RECORDS PROVIDED:
⟨

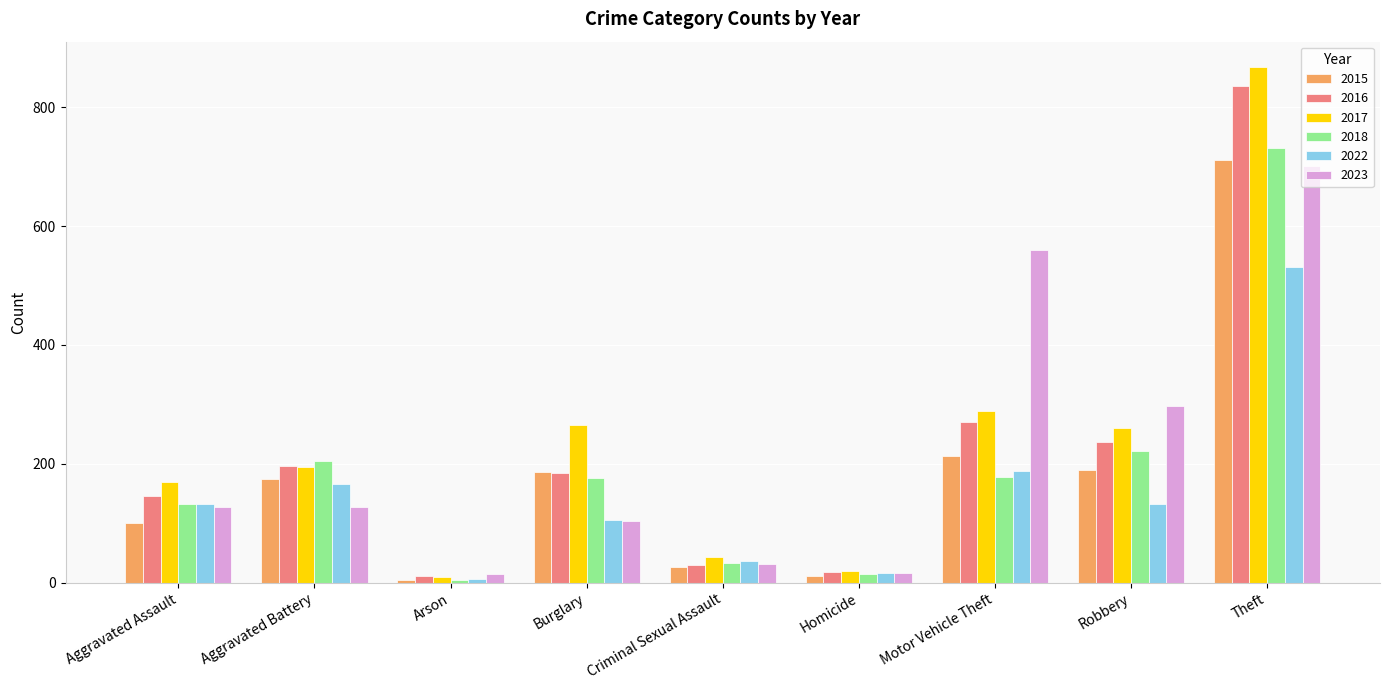

Where is 2015 nearest to the value 358?

Motor Vehicle Theft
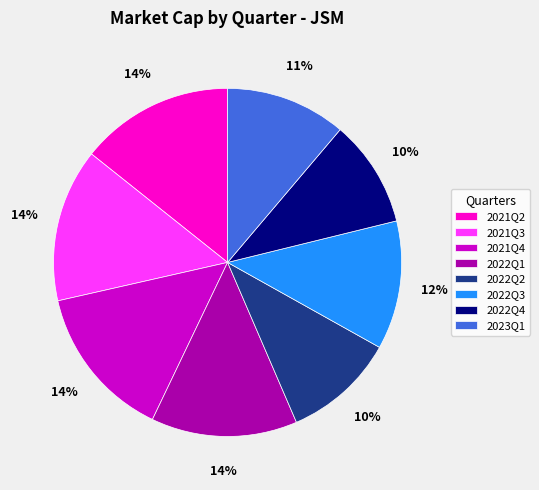

To the nearest percent, what is the difference between the largest and smallest slice percentages?

4%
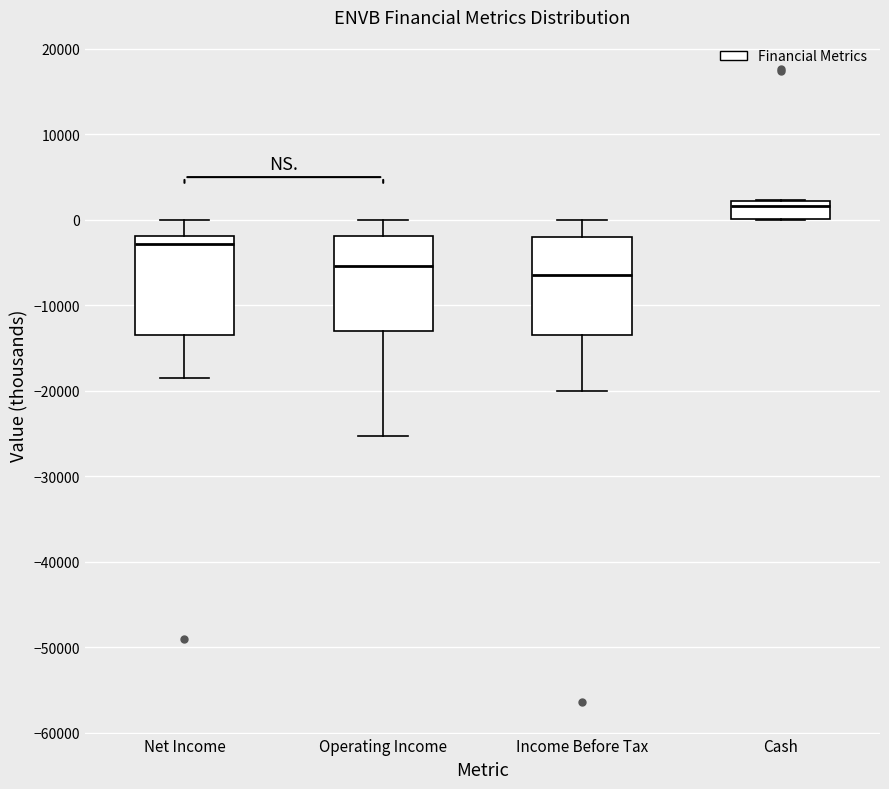

Where does the lower whisker of the box for Income Before Tax end on the y-axis? The values are not printed on the chart, so give them approximately, as read against the axis.

-20000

⟩

PROBLEM DETAILS: Rewrite the data above with "chart" swapped for "graph" everywhere it occurs, keeping every other word and line unchanged, and omit the pictures.

RESPONSE TO THIS TASK:
Where is 2015 nearest to the value 358?

Motor Vehicle Theft

To the nearest percent, what is the difference between the largest and smallest slice percentages?

4%

Where does the lower whisker of the box for Income Before Tax end on the y-axis? The values are not printed on the graph, so give them approximately, as read against the axis.

-20000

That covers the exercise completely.